Jean-Marc Desperrier wrote:
Nelson Bolyard wrote:

Most DBs have licenses incompatible with MPL.  I think the mozilla/NSS
developer community doesn't want NSS to depend on a DB that isn't as
readily reusable and redistributable as the rest of NSS is under MPL.

Certainly. What do you or other NSS responsable have to say about Keith Bostic's message ? Or maybe you're discussing it in private ...

I think Gervase's recent answers in this thread speak for most of us.


There are also some technical requirements for a replacement DB.
It should pass the ACID test.

(for anybody needing more details : http://www.archwing.com/technet/technet_ACID.html)


I don't believe the current db passes that test.

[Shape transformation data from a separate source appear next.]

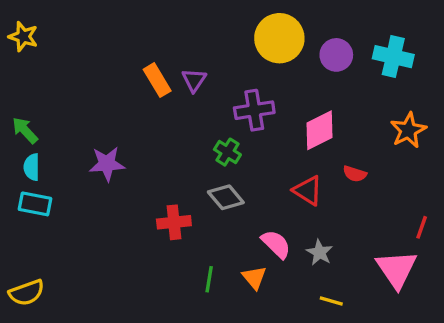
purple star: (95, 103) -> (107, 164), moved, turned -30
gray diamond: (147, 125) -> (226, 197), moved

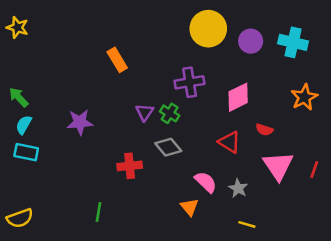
purple triangle: (194, 80) -> (145, 112), moved
cyan semicircle: (32, 167) -> (24, 125), turned 30
pink triangle: (397, 269) -> (278, 166), moved
green line: (209, 279) -> (98, 212), moved

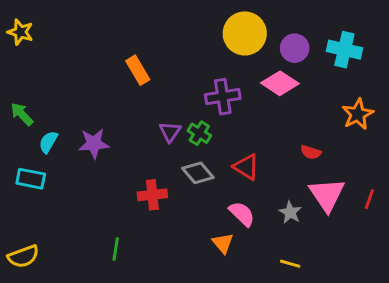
pink diamond: (238, 97) -> (280, 83), moved, turned 60
cyan semicircle: (24, 125) -> (48, 142), moved
red triangle: (229, 142) -> (246, 167), moved
gray star: (238, 188) -> (290, 212), moved

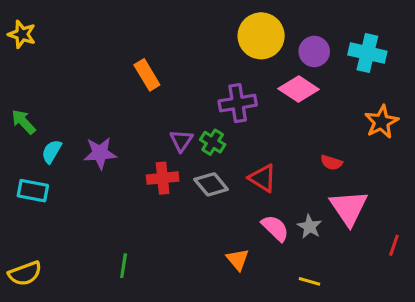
red cross: (152, 195) -> (163, 178), moved
red line: (369, 199) -> (394, 245), moved
pink semicircle: (242, 214) -> (275, 228), moved

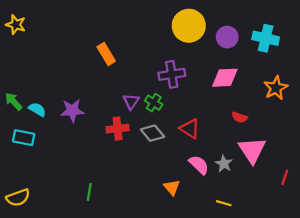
pink diamond: (299, 89) -> (225, 78), moved, turned -36
green arrow: (23, 122) -> (14, 101), moved
cyan semicircle: (52, 152) -> (37, 109), turned 90

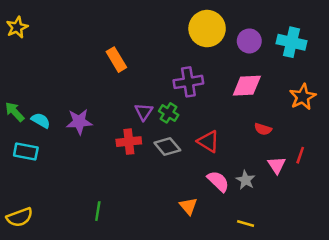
yellow star: (16, 25) -> (17, 27), turned 30
pink triangle: (252, 150) -> (277, 165), size x0.6
red line: (285, 177) -> (300, 155), moved

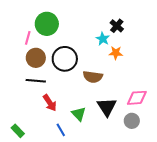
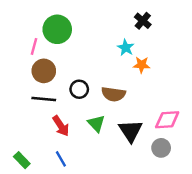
black cross: (117, 26) -> (143, 21), moved
black circle: (65, 59) -> (79, 89), moved, size x0.6
green triangle: (79, 114) -> (96, 123), moved
blue line: (61, 130) -> (61, 159), moved

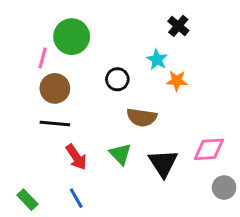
black circle: (79, 89) -> (117, 79), moved
gray circle: (161, 148) -> (224, 187), moved

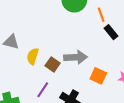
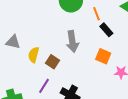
gray arrow: (76, 57) -> (72, 42), moved, turned 85
orange square: (98, 76) -> (103, 56), moved

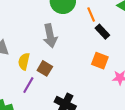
gray arrow: (72, 42) -> (50, 36), moved
purple line: (44, 86) -> (28, 85), moved

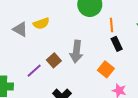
gray arrow: (50, 36) -> (76, 52), moved
yellow semicircle: (24, 61) -> (41, 23), moved, turned -140

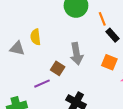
yellow semicircle: (41, 23) -> (35, 37), turned 119
purple line: (34, 71) -> (42, 84), turned 35

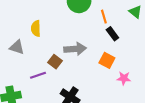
gray triangle: (17, 48) -> (17, 47), moved
gray arrow: (77, 54) -> (75, 49), turned -90

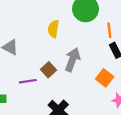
yellow semicircle: (36, 28) -> (53, 29), moved
gray arrow: (75, 49) -> (72, 60), turned -75

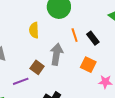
orange line: (109, 30) -> (75, 35), moved

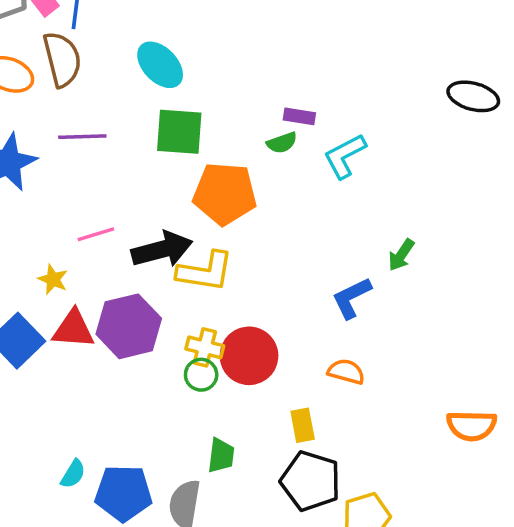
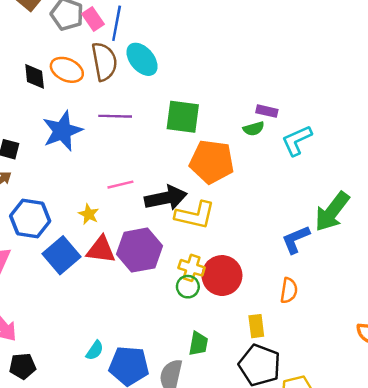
cyan ellipse: (160, 65) -> (142, 59), moved
green arrow: (401, 255) -> (332, 212), size x1.8
orange semicircle: (346, 372) -> (289, 290), turned 80

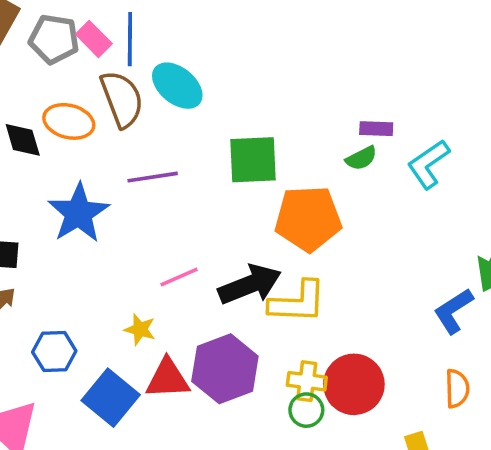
blue hexagon: (30, 218) -> (54, 352), size x0.7

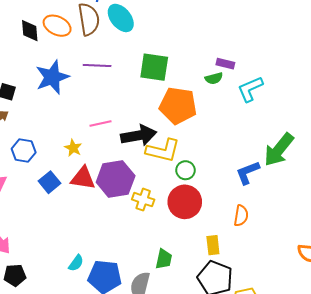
yellow cross: (307, 381) -> (143, 200), moved
blue square: (111, 398) -> (50, 182), size x0.7
green circle: (306, 410) -> (186, 170), moved

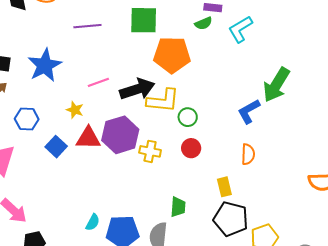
blue star: (52, 77) -> (45, 65), moved
red circle: (185, 202) -> (191, 148), size x0.6

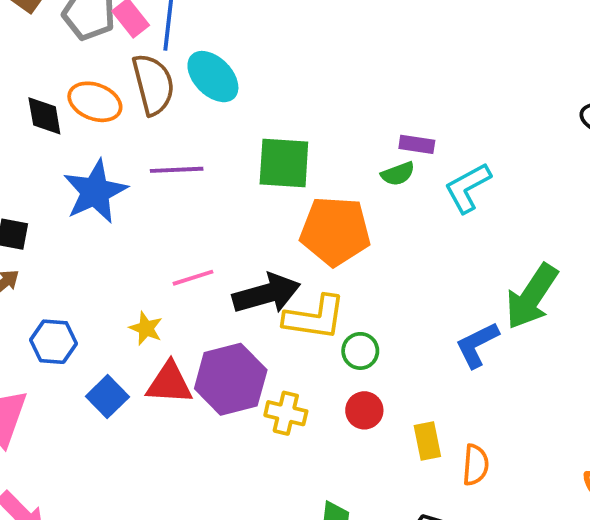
blue star: (45, 65) -> (95, 192), moved
orange semicircle: (248, 154) -> (476, 465), moved
yellow rectangle: (224, 187) -> (427, 441), moved

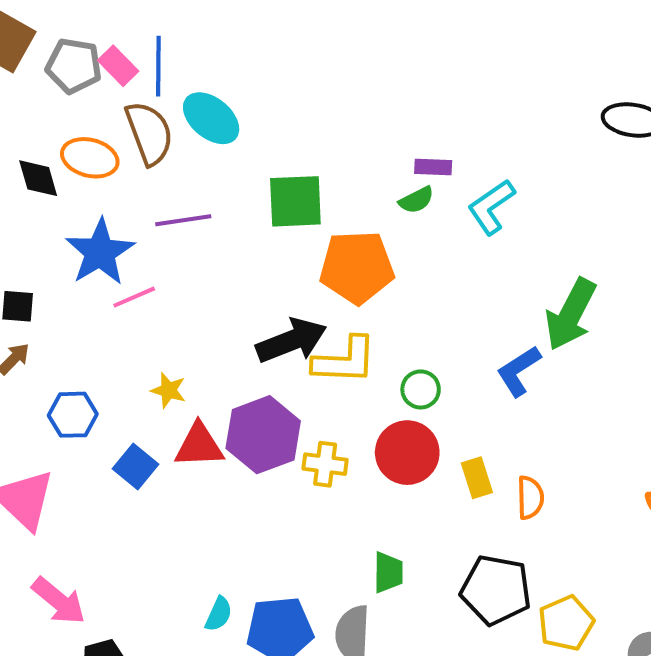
pink line: (193, 278) -> (134, 297), moved
green circle: (360, 351) -> (421, 389), moved
red circle: (364, 410) -> (407, 453), size x1.6

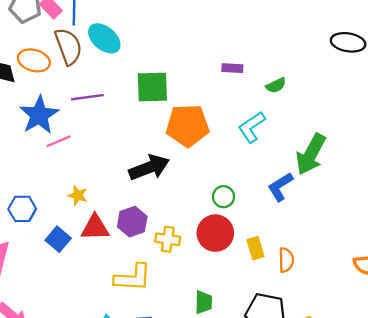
green semicircle: (416, 200) -> (276, 85), moved
cyan L-shape: (491, 207) -> (252, 127), moved
yellow L-shape: (345, 360) -> (133, 278), moved
purple hexagon: (263, 435) -> (132, 222), size x0.7

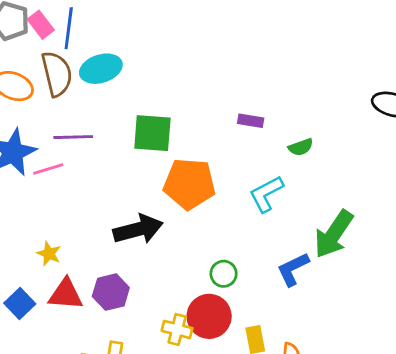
cyan ellipse: (104, 38) -> (101, 69), turned -64
pink line: (59, 141) -> (48, 169), moved
yellow cross: (168, 239) -> (177, 329), moved

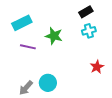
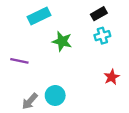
cyan rectangle: (22, 23) -> (39, 16), moved
purple line: (28, 47) -> (19, 61), moved

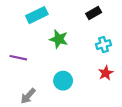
cyan cross: (102, 36) -> (103, 45), moved
cyan circle: (55, 95) -> (63, 81), moved

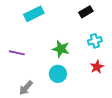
green star: (59, 39) -> (61, 49), moved

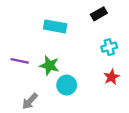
cyan rectangle: (34, 14) -> (55, 26), moved, turned 36
green star: (61, 49) -> (49, 66), moved

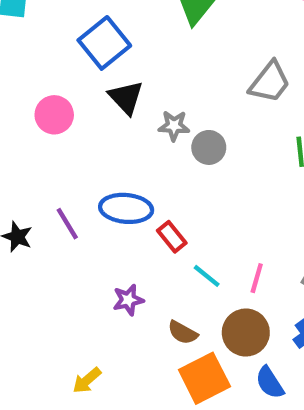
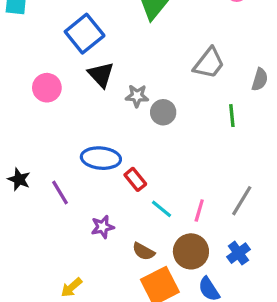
purple line: (67, 224) -> (60, 192), moved

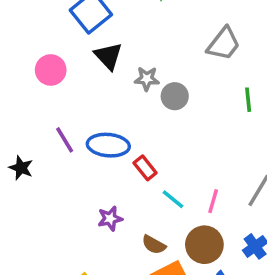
purple line: (60, 192) -> (65, 140), moved

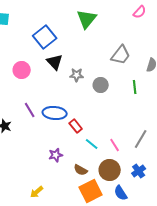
gray circle: (175, 96) -> (101, 85), moved
pink line: (213, 201) -> (115, 145), turned -48

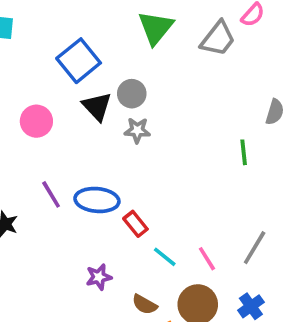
gray trapezoid: (121, 55) -> (218, 39), moved
gray circle: (101, 85) -> (132, 94), moved

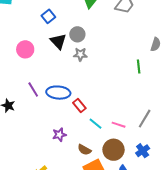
blue square: (79, 61) -> (48, 16), size x0.6
pink line: (207, 259) -> (119, 125), turned -40

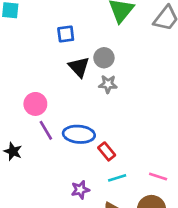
blue square: (48, 16) -> (66, 34), turned 32
pink circle: (25, 49) -> (35, 104), moved
cyan line: (95, 124) -> (117, 178), moved, turned -56

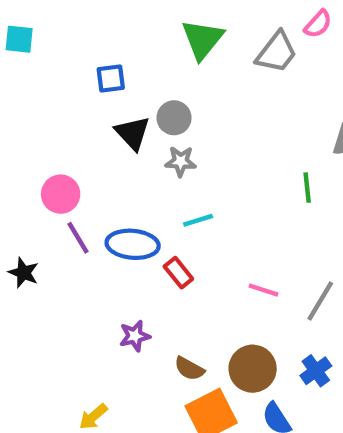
pink line: (158, 177) -> (263, 290), moved
cyan line: (117, 178) -> (198, 220), moved

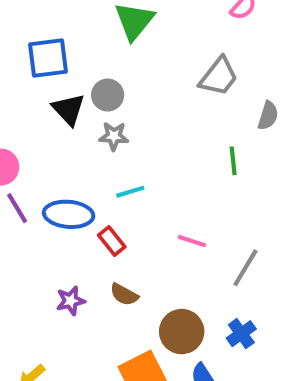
gray trapezoid: (277, 52) -> (219, 77), moved
blue square: (111, 78) -> (48, 58), size x1.5
pink line: (263, 290) -> (192, 241), moved
brown semicircle: (189, 369) -> (124, 295), moved

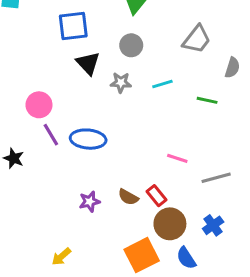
gray circle: (108, 95) -> (131, 45), moved
green line: (233, 161) -> (207, 100), turned -72
cyan line: (130, 192) -> (162, 84), moved
red rectangle: (112, 241) -> (157, 196), moved
gray line: (245, 268) -> (216, 178), turned 44

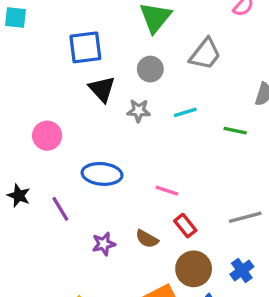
gray trapezoid: (197, 39) -> (205, 54), moved
purple line: (51, 135) -> (60, 209), moved
pink line: (177, 158) -> (167, 191), moved
red rectangle: (157, 196) -> (185, 226), moved

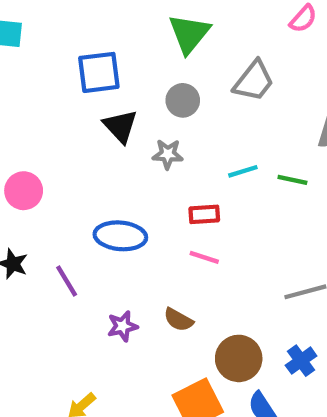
cyan line: (185, 112) -> (243, 171), moved
pink circle: (47, 136) -> (24, 191), moved
red rectangle: (185, 226) -> (204, 214), moved, turned -55

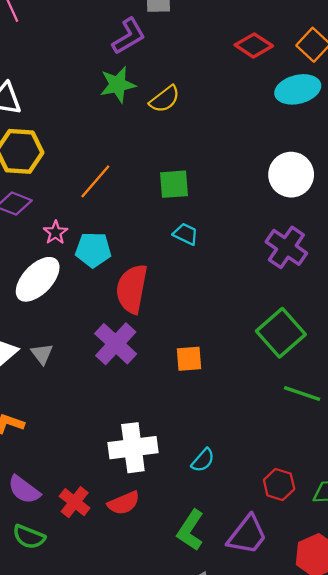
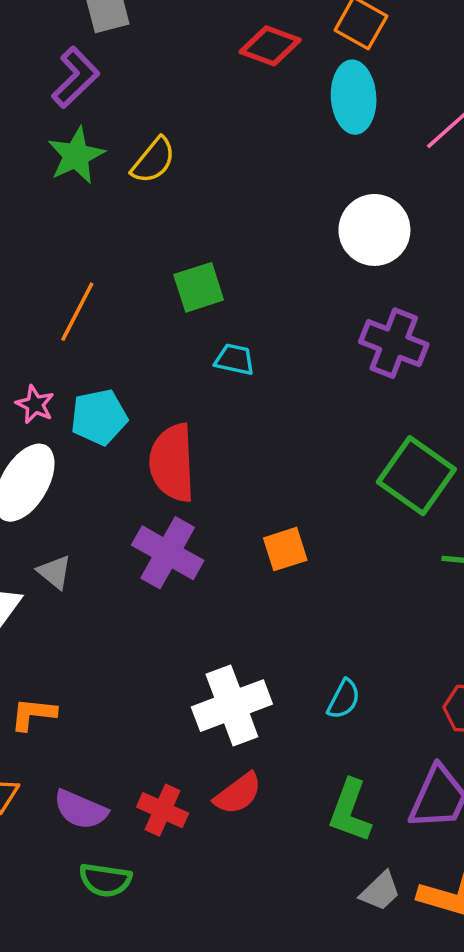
cyan ellipse: (298, 89) -> (354, 97), turned -66
gray triangle: (42, 354) -> (55, 572), moved

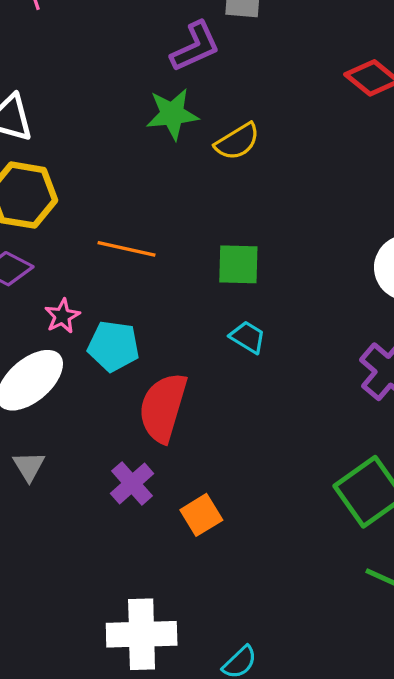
orange line: (77, 312) -> (127, 249), turned 56
orange square: (285, 549) -> (201, 515), moved, turned -33
purple cross: (168, 553) -> (132, 483), size x0.7

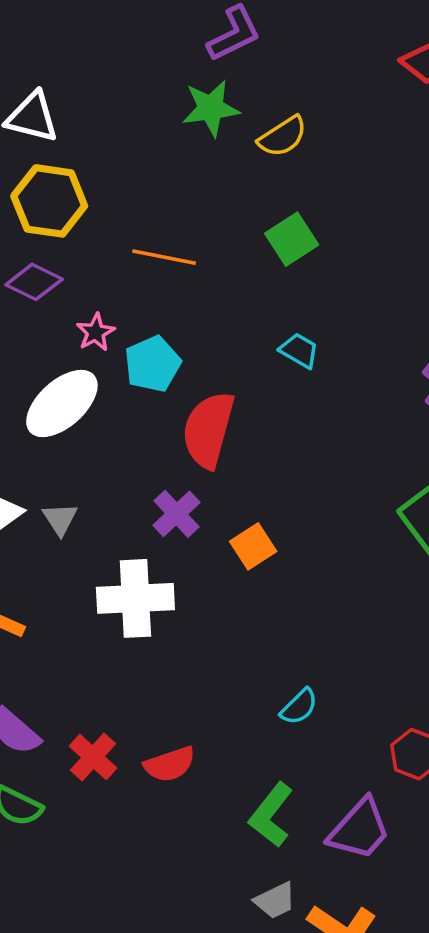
green square: (238, 264) -> (292, 239), moved, turned -33
cyan pentagon: (114, 346) -> (153, 364), turned -30
gray triangle: (29, 466) -> (60, 519), moved
white cross: (142, 634) -> (135, 598), moved

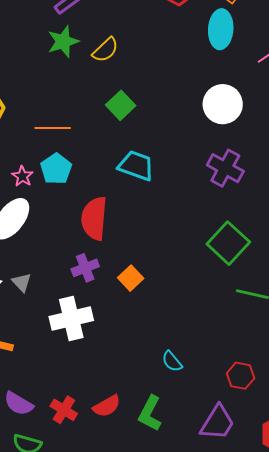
cyan trapezoid: (299, 350) -> (136, 166), size x1.6
cyan pentagon: (153, 364) -> (56, 169), moved
purple cross: (176, 514) -> (85, 268), turned 32
cyan semicircle: (299, 707) -> (172, 361), turned 105
green L-shape: (271, 815) -> (150, 413), moved

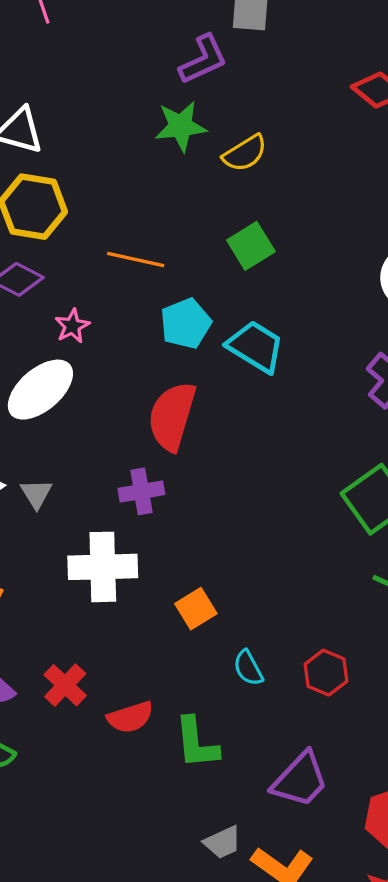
cyan pentagon: (56, 169) -> (186, 324), moved
orange square: (131, 278) -> (196, 609), moved
red hexagon: (241, 376) -> (326, 673), moved
red cross: (64, 410) -> (65, 685), moved
green L-shape: (150, 413) -> (196, 743), turned -45

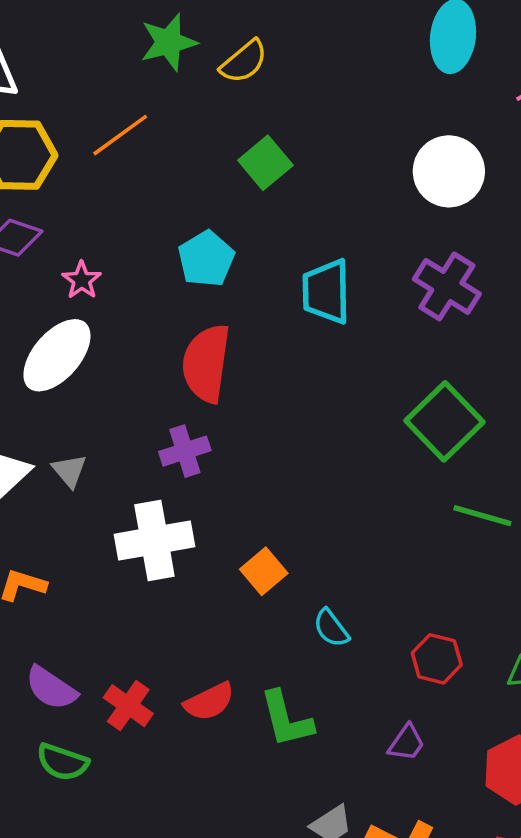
orange line: (136, 260) -> (120, 135), moved, turned -40
cyan trapezoid: (256, 347) -> (326, 292), moved, turned -114
red hexagon: (326, 673) -> (437, 659), moved
red cross: (65, 685) -> (128, 706), moved
purple trapezoid: (300, 780) -> (406, 743), size x0.6

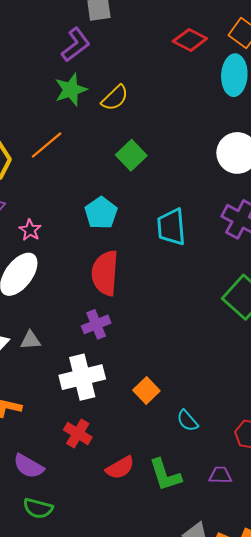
gray triangle: (69, 471) -> (30, 340), turned -50
red cross: (128, 706) -> (78, 433), moved
purple trapezoid: (406, 743) -> (220, 475), moved, turned -120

If you're referring to the DBM now compiled into NSS, you're right. It doesn't. That's the cause of this issue, of course.

> Many people were using mysql without the atomicity.
Do you mean that if several process are to access it, then it becomes an absolute requirement ?

Yes. Today, NSS uses PRLocks within a process to achieve the required atomicity and isolation (more or less) among threads within a process. Those characteristics are needed by NSS, and a multi-process solution must offer them.

Perhaps some work will need to be done in NSS to add begin/end transaction calls (not now present) once we find the suitable candidate.

Well if operations are not atomic now, why do we require them to be after ? Can't we handle some of the atomicity inside NSS ?

Again, today, the atomicity is not achieved through calls to DBM (which does not provide them), but through other means. When the DB provides them, the code may need to be changed to get this from the DB rather than from these other means. Bob said that code has been written. My *guess* is that it hasn't been thoroughly tested, but I'm a pessimist.